● **EXTRACTED TEXT**:
-- Opening Marker --
This is a bit of a different review, as it’s technically not a new listen for me, though it is a new release. Touchstone for Manu is part of ECM’s retrospective series the label has initiated for its more notable, frequent, and/or core artists. The retrospectives have included various forms: the :rarum series (Keith Jarrett, Jan Garbarek), box sets (e.g., Jack DeJohnette, Eberhard Weber), or non-:rarum compilations (e.g., Manu Katché, Anouar Brahem). Katché’s addition — along with Brahem’s — to that lineup helps to usher in a younger generation.

It shouldn’t surprise longtime readers of this blog that I’m a fan of Manu Katché. 2010’s Third Round not only led to my writing this site’s first album review, but it also quickly led me into the Katché catalogue. It was also through Third Round that I came to know the playing and library of Tore Brunborg, who I now consider one of my favorite living saxophonists.

Touchstone for Manu draws pretty equally from Katché’s four albums as a leader on ECM: 2005’s Neighbourhood, 2007’s Playground, 2010’s Third Round, and 2012’s Manu Katché. (1992’s It’s About Time [on BMG] and 2014’s Live in Concert [on ACT] aren’t included.) Chronologically, these albums go from an acoustic aesthetic rooted in more straight-ahead jazz to involving some electric and electronic elements as well as more pop grooves and/or devices. You can certainly hear this in the compilation’s selections. And this should be no surprise, as Katché has one foot each firmly planted in jazz and pop. Aside from the aforementioned Jan Garbarek, he’s also extensively played behind the likes of Peter Gabriel, Sting, and Joni Mitchell. His upcoming studio debut on ACT looks to get funky with a full horn section, which I can’t wait to hear.
-- Closing Marker --
● **INSTRUCTIONS**:
#1 In the review of Touchstone for Manu, which album led the writer to produce the site's first album review?
#2 Pick up the review of Manu Katché's Touchstone for Manu after its last sentence and write the next part.

● **RECORDED DATA**:
-- Opening Marker --
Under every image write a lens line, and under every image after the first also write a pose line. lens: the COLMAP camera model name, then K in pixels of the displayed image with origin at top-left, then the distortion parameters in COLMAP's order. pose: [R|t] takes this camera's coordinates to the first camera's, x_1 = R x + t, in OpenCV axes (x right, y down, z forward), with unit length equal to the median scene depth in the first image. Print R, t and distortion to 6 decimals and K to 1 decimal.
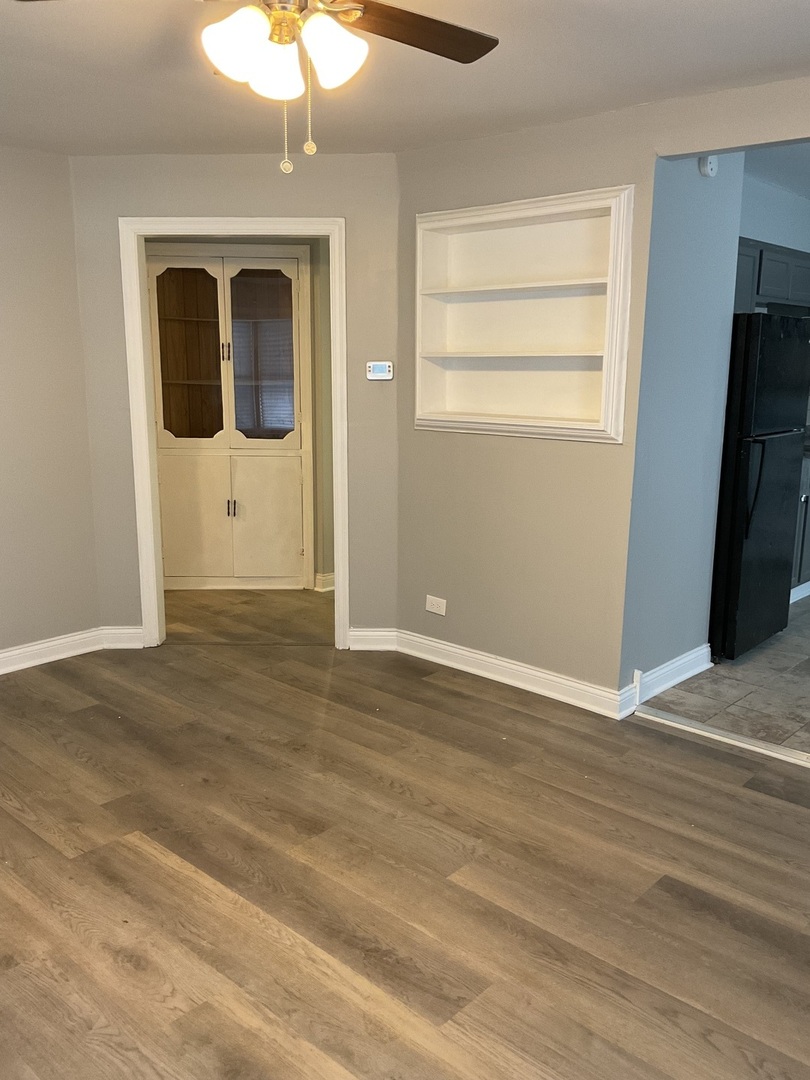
lens RADIAL K [[893.8, 0, 405.0], [0, 893.8, 540.0], [0, 0, 1]] dist [0.109919, -0.178567]
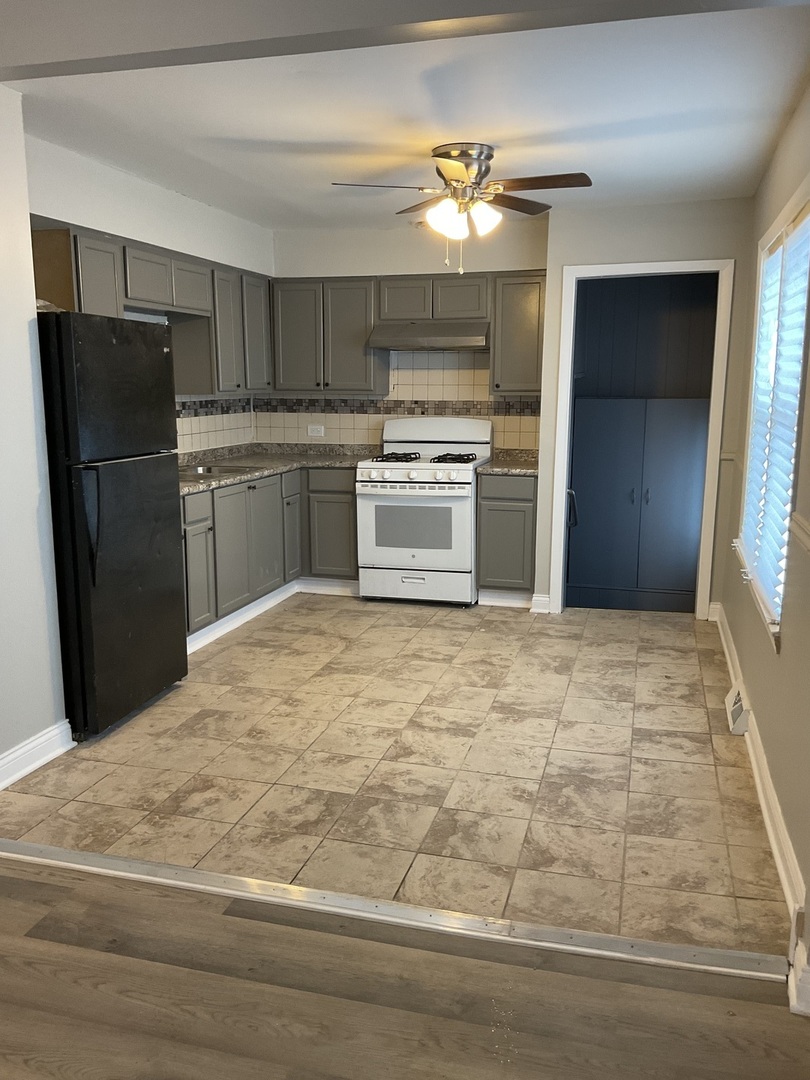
-- Closing Marker --
● **TASK RESULTS**:
#1 Katché's 2010 album Third Round.

#2
As a composer, one thing I appreciate most about Katché work is the way he structures a piece. It’s a constant throughout his oeuvre. Instead of heavily relying on the typical head-solo-head[-outro] format that permeates so many jazz albums, Katché often includes segues, countermelodies, and other devices to maintain interest. (Of course, he’ll sometimes use the head-solo-head format as well, but it’s great that it’s not a crutch for him.) Sometimes it’s not clear if the lead line is improvising or playing a defined part — if it’s the melody or a solo.

Briefly, the lineup for each album (as represented on Touchstone, as some personnel don’t make it) is:
Neighbourhood includes the rhythm section of Katché (drums, percussion), Marcin Wasilewski (piano), and Sławomir Kurkiewicz (double bass) with the frontline of elder heavies Jan Garbarek (sax) and Tomasz Stańko (trumpet).
Playground keeps the same rhythm section but features a younger frontline of Mathias Eick (trumpet) and Trygve Seim (sax). Another acoustic quintet.
Third Round has the rhythm section of Katché, Pino Palladino (electric bass), Jason Rebello (piano), and Jacob Young (guitar), with Tore Brunborg (sax) as the solo horn.
Manu Katché is a pared-down quartet of Katché, Jim Watson (piano, Hammond B-3), Brunborg (sax), and Nils Petter Molvær (trumpet & effects).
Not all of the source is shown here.